On his days in the national team, Professor Kukoyi said although it was tough juggling a lot of activities, he enjoyed the privileges and fame that came with it.
“When I was in university, we had this gentleman, I can’t remember his name now. He would drive from Lagos to Ibadan on Fridays to pick four others and me, specifically to play with the national team in Lagos. We played with colonial officers and others at the Tafawa Balewa Square those days. It was easy then if you had the passion.
“I took my chance when it came and played to the best of my ability with the national team. It was fun playing for Nigeria.”
Becoming an octogenarian is one milestone some of the cricketers Professor Kukoyi taught have been celebrating since last week. They see in their former teacher a mentor who helped them shape their lives.
On Friday, they gathered to celebrate him and just yesterday, they were all at UNILAG to lay the foundation for a new cricket ground. They also had things to say about their former teacher.
In a tribute entitled, ‘Professor Ade Kukoyi – 80 Runs Not Out,’ the University of Lagos Cricket Alumni (UCA) wrote: “An erudite scholar, gentleman, mentor and stalwart behind Cricket at the University of Lagos from 1966 to 2005. Despite his busy academic schedules, Professor Kukoyi devoted over four decades to manage University of Lagos Cricket teams successfully, year in year out, in a sport which he played to the highest level in the land – featuring in the national cricket team at international competitions for several years.
“Little wonder he spent much of his time to nurture budding talents at the noble sport – many of whom went on to also represent Nigeria and West Africa at international tournaments under the aegis of the International Cricket Council (ICC) including the Associate World Cup.

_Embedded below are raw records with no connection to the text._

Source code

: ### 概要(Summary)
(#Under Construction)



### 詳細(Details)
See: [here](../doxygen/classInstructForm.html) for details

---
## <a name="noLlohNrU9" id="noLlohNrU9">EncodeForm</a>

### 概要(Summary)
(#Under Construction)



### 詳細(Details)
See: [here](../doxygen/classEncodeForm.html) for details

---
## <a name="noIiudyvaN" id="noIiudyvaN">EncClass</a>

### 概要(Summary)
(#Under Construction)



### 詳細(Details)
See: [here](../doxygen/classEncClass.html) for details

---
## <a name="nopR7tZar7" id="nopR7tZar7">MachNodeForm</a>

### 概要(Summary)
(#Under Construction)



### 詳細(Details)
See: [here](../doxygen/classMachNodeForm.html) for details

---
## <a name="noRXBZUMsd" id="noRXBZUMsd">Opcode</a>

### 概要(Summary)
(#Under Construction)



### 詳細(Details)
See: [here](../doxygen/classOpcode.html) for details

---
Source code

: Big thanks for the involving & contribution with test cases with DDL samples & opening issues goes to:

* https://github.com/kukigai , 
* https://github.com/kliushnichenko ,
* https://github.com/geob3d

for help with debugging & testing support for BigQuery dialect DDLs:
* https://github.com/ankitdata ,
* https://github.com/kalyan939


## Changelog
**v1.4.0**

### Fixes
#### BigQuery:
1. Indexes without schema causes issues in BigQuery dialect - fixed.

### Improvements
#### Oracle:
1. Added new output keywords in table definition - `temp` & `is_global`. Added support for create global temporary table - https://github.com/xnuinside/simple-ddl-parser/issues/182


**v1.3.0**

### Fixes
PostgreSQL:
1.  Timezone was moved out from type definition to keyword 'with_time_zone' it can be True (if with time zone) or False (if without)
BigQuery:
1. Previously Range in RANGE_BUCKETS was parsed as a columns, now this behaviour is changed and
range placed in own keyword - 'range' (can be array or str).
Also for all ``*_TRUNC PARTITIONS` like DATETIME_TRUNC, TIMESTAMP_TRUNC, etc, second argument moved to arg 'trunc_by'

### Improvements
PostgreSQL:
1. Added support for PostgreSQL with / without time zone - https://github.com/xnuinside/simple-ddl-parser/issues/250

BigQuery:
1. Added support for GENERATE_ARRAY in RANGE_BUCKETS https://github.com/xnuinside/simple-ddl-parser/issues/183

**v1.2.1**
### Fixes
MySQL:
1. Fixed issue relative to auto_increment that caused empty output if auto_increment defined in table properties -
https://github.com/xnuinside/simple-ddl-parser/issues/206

“That Professor Kukoyi is passionate about the gentleman’s game of cricket, upholding its basic tenets of discipline, respect and team play, is probably stating the obvious. In his younger days, he played for one of the foremost cricket clubs in Lagos and Nigeria as a whole – Dyaks CC. Upon his retirement from competitive cricket, he took to coaching and managing successive University of Lagos teams to vie for honours both at the national and sub-continental levels – specifically the Nigerian University Games (NUGA) and the West African University Games (WAUG) until his retirement from the University in 2005.
“A complete sportsman (also an ardent squash rackets player), he believes firmly in the wholesomeness of mind and body as a sine qua non for the attainment of athletic and academic excellence. He was a stickler for fitness and time – both of which he infused generously into training sessions (akin to Boot Camps) in the lead up to competitions. The norm was for fitness training to commence at 6.00 am at the Sports Centre with several jogging laps around the athletic tracks, followed by muscle toning exercises. In all of these, Prof. Kukoyi led from the front – always there well before time in his yellow coloured three-series BMW sedan ever ready to gracefully do his 40 push-ups to the utter amazement of his mentees, who were, at the time, in their late teens and early twenties.
“Over a 22-year period spanning 12 competitions, the University of Lagos CC played in nine finals, coming out victorious in six and placing second in three. It is to the credit of this first Nigerian graduate of French that he never lost in any finals played in any tournament hosted by any university in Francophone West Africa.”